Stored records:
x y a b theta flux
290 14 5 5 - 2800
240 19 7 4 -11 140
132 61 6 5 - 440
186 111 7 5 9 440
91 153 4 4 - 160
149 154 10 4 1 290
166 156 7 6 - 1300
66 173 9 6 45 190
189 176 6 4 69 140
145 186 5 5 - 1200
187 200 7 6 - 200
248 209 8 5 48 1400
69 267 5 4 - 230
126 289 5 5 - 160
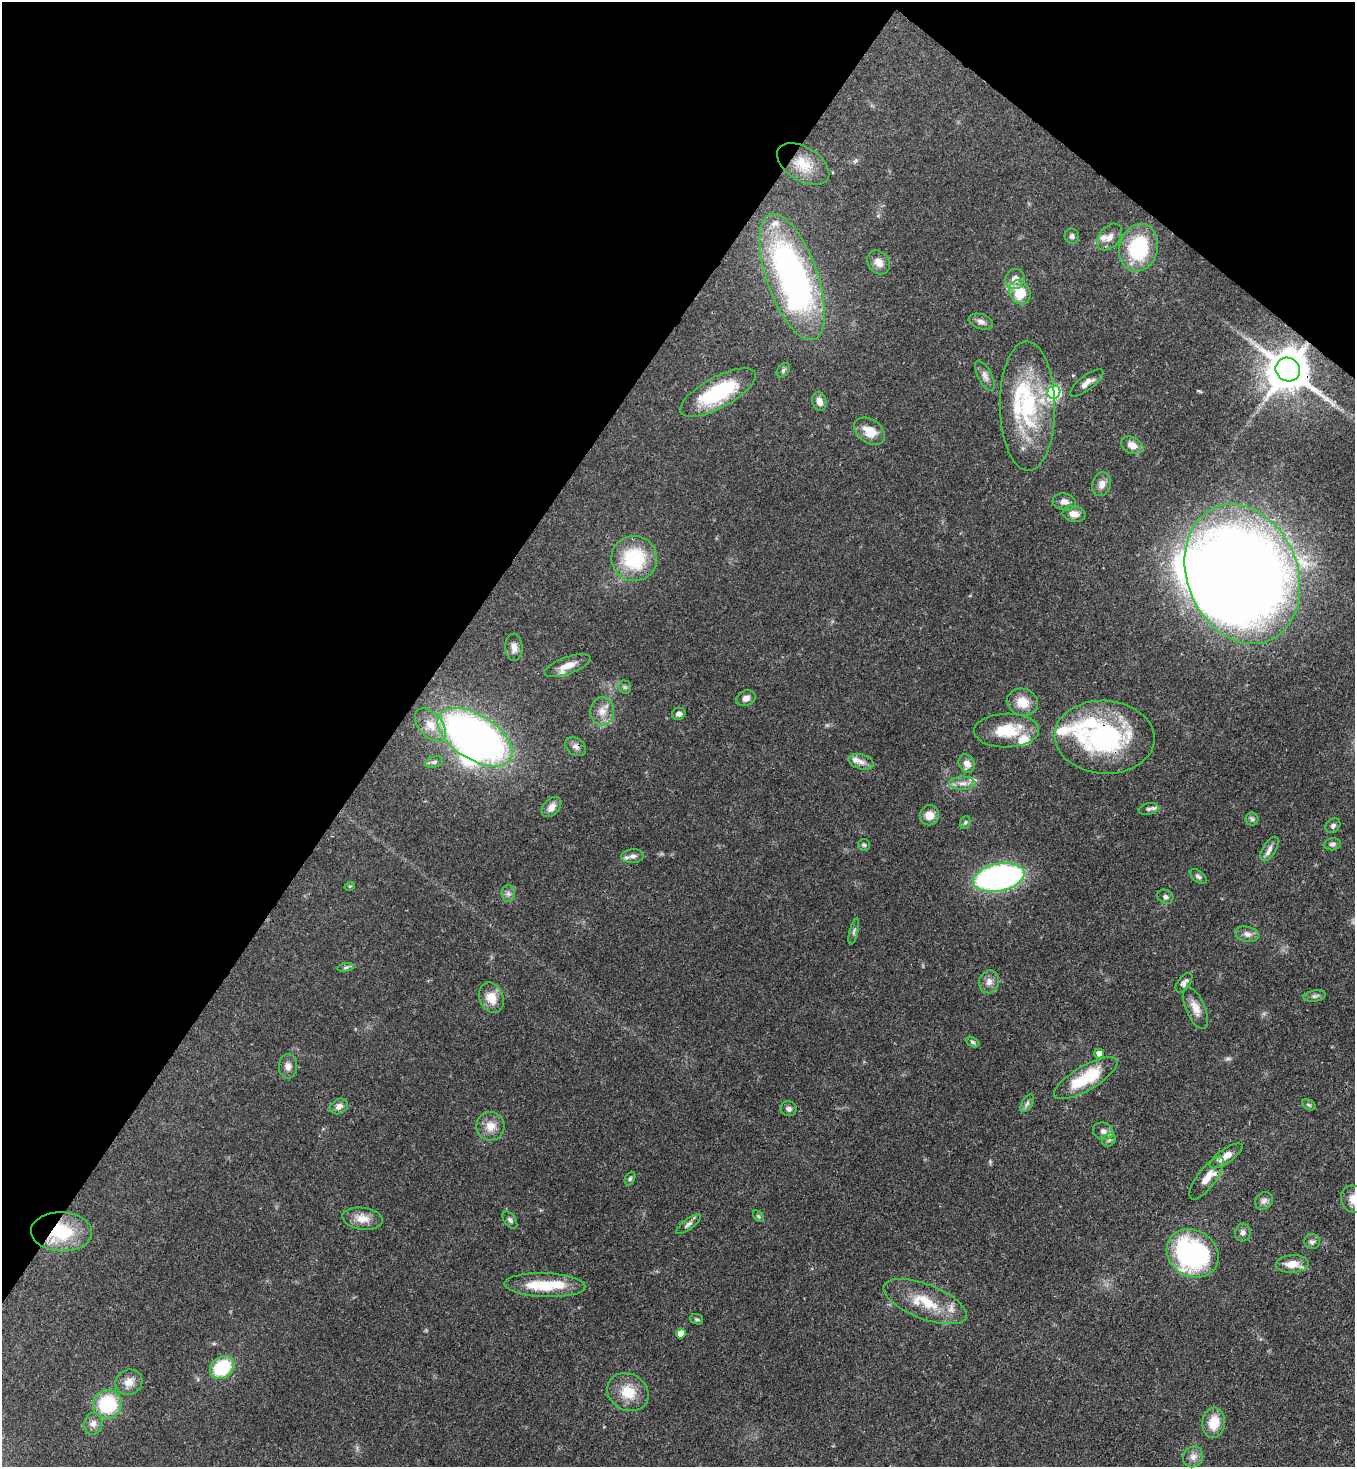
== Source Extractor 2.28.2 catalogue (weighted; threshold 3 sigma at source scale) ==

--

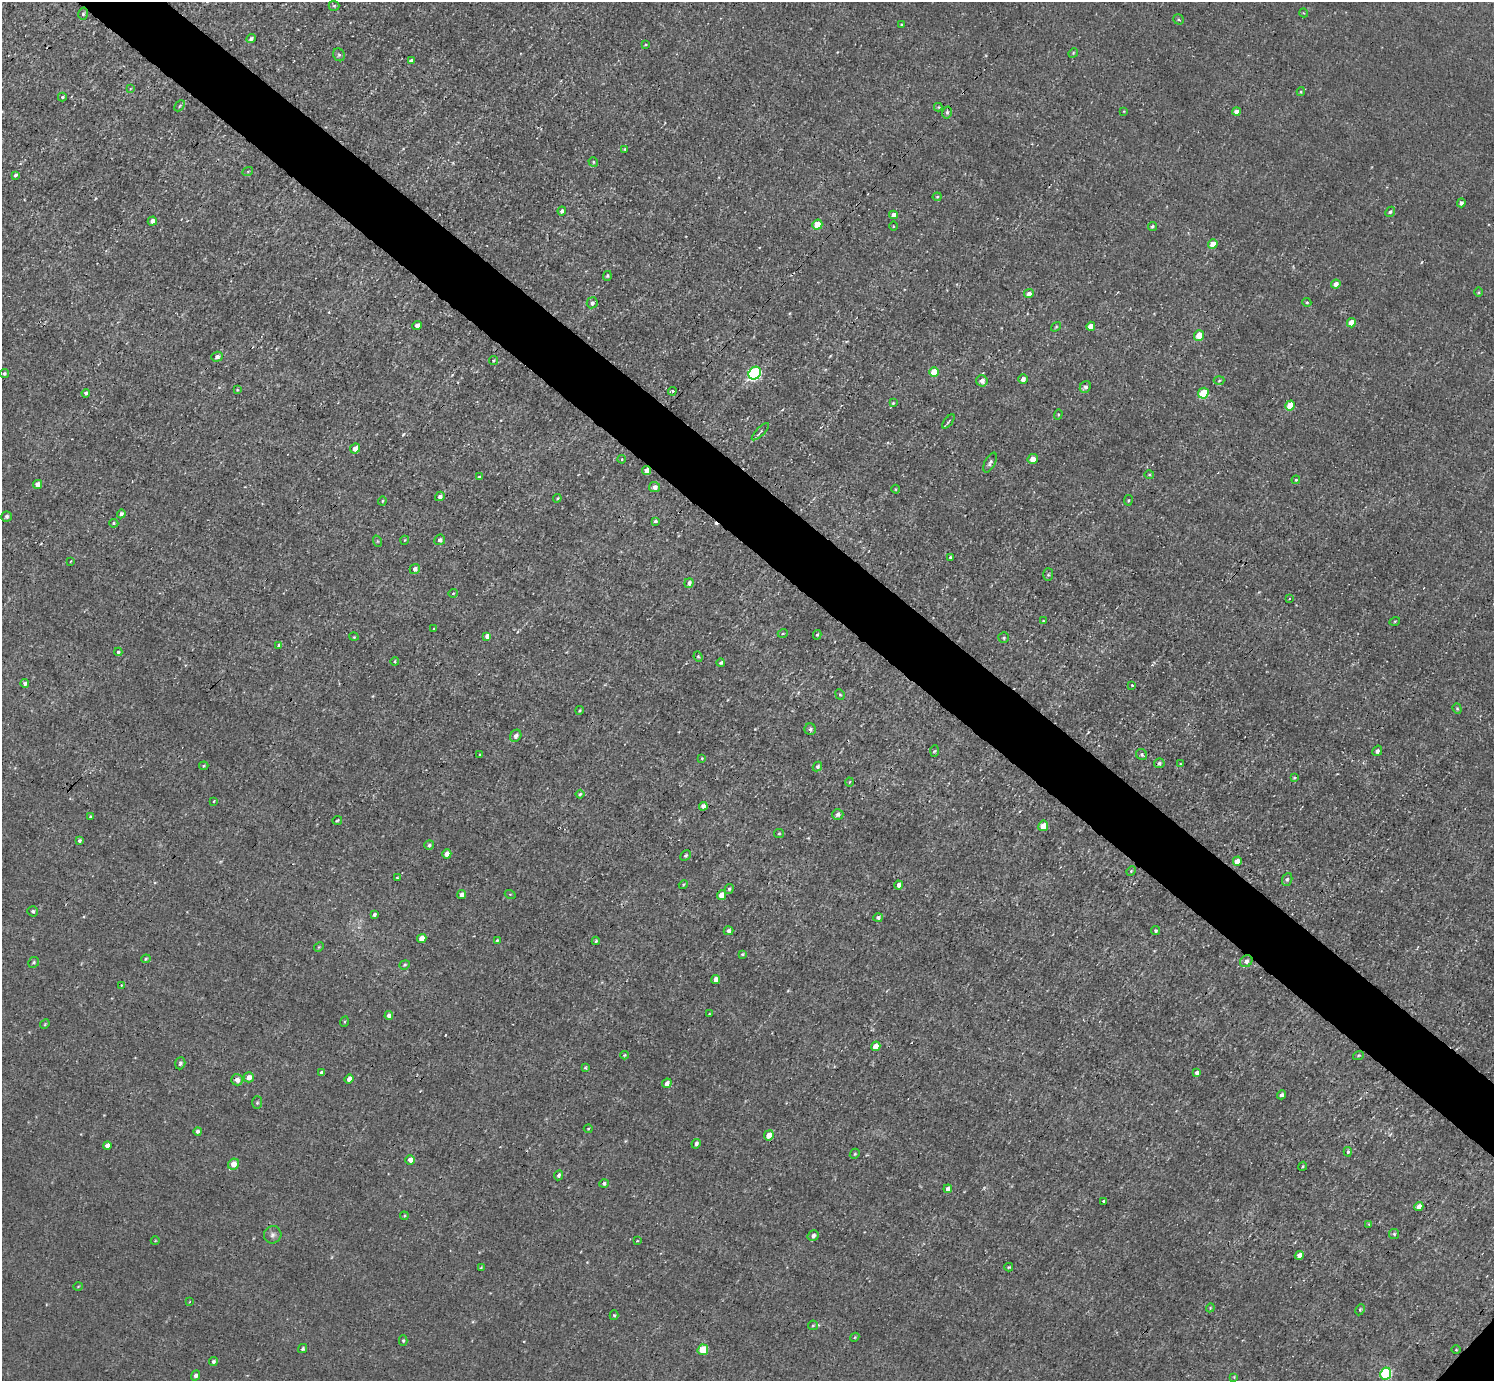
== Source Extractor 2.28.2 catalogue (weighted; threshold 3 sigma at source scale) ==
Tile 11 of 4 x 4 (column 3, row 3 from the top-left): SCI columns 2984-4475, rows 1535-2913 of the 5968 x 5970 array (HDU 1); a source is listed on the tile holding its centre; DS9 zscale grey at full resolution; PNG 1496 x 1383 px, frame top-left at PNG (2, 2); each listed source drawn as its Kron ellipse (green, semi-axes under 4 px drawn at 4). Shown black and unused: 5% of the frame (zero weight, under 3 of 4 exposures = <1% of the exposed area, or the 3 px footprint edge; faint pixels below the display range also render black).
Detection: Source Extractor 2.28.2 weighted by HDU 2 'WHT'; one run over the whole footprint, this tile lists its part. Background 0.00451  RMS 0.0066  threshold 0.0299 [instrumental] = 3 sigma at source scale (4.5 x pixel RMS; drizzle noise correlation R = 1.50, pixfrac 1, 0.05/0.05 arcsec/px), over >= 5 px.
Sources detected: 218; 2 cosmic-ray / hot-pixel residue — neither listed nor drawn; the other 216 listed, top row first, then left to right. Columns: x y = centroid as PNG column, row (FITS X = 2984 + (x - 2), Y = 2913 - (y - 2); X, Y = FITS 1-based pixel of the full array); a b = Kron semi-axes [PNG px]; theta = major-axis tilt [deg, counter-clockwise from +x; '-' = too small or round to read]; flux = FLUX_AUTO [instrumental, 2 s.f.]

* * *

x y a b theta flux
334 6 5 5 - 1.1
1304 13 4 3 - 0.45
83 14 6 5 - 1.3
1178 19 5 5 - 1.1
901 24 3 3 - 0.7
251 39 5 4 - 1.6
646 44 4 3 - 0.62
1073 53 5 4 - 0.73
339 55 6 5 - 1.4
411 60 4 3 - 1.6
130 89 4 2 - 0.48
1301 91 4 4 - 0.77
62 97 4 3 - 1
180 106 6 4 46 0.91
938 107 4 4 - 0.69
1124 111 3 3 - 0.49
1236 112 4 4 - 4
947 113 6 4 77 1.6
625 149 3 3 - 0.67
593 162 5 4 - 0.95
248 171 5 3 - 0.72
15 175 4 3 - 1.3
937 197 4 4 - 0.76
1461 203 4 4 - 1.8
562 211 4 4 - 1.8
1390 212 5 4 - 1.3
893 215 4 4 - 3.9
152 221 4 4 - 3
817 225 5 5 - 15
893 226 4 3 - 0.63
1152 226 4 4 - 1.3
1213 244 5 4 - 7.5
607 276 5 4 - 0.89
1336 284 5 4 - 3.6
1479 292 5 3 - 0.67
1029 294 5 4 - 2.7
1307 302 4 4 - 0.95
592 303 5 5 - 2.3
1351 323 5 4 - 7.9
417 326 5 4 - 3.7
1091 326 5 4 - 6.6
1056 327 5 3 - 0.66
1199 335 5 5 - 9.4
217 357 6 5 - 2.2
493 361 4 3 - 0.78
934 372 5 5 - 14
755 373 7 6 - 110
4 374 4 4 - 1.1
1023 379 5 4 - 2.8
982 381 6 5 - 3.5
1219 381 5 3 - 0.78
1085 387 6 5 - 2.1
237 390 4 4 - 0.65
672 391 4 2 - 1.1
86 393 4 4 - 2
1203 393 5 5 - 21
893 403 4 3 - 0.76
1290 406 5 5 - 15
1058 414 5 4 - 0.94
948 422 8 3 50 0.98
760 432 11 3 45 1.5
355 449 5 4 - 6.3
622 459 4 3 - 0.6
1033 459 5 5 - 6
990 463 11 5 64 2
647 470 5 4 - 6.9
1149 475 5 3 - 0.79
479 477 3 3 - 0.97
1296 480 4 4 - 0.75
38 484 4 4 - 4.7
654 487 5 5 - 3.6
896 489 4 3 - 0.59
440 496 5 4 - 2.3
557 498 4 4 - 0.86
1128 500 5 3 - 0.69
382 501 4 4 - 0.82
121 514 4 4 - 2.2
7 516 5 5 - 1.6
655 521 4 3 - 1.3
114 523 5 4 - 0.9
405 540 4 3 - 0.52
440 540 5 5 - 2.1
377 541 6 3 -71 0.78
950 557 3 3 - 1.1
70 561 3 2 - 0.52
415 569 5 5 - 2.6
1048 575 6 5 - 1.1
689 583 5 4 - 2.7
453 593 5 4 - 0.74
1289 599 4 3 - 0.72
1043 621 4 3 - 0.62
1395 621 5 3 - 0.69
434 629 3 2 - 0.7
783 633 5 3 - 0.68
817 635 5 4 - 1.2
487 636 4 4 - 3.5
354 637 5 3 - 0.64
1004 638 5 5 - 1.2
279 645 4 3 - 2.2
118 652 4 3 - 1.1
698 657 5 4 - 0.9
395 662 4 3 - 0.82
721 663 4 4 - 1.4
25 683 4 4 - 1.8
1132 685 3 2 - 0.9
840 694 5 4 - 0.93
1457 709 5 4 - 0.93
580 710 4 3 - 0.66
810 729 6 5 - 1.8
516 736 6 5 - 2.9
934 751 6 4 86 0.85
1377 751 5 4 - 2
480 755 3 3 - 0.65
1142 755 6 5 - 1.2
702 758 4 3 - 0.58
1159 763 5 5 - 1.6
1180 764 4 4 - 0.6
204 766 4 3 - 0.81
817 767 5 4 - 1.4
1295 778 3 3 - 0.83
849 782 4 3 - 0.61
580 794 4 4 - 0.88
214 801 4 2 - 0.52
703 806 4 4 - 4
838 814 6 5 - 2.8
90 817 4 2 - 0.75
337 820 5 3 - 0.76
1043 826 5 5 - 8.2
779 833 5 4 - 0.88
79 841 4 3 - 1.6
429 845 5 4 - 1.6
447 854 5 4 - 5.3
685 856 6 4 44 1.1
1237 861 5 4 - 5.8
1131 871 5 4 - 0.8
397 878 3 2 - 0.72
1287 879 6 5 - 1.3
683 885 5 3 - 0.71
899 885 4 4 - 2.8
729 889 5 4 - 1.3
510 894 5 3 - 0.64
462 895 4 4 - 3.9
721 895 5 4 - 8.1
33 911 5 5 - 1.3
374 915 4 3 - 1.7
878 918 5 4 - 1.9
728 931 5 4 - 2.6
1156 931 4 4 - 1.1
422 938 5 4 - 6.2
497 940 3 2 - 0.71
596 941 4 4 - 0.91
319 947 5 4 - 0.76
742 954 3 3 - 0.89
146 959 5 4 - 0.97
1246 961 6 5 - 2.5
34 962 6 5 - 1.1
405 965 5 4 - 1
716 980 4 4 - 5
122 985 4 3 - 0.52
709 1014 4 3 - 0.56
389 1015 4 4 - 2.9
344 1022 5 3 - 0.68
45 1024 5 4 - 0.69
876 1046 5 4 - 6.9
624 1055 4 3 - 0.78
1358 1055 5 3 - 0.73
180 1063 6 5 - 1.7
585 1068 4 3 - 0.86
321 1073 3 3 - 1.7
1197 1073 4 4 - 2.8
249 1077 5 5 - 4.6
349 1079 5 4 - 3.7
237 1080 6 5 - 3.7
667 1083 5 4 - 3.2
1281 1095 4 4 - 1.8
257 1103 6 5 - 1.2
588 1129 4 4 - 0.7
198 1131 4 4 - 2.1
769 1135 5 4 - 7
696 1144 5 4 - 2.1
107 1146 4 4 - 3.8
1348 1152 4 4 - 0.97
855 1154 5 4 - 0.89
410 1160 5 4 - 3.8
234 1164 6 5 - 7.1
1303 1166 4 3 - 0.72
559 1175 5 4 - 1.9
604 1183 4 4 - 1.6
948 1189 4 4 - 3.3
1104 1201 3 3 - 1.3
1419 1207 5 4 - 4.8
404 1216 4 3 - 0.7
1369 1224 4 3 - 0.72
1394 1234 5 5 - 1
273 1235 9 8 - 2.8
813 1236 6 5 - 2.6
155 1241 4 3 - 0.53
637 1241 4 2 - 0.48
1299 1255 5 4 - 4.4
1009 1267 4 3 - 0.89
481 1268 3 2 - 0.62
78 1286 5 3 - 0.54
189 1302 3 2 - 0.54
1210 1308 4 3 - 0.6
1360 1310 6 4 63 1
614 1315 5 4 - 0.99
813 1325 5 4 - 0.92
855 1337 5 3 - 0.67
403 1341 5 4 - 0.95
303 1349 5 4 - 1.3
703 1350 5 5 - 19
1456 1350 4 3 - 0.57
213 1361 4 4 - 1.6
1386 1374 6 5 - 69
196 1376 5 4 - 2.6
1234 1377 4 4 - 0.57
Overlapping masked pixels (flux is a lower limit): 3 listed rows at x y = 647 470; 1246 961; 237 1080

What you are asked to do: From the material above, collect and copy in full every line that contains the string "rows".

Answer to the exercise:
Tile 11 of 4 x 4 (column 3, row 3 from the top-left): SCI columns 2984-4475, rows 1535-2913 of the 5968 x 5970 array (HDU 1); a source is listed on the tile holding its centre; DS9 zscale grey at full resolution; PNG 1496 x 1383 px, frame top-left at PNG (2, 2); each listed source drawn as its Kron ellipse (green, semi-axes under 4 px drawn at 4). Shown black and unused: 5% of the frame (zero weight, under 3 of 4 exposures = <1% of the exposed area, or the 3 px footprint edge; faint pixels below the display range also render black).
Overlapping masked pixels (flux is a lower limit): 3 listed rows at x y = 647 470; 1246 961; 237 1080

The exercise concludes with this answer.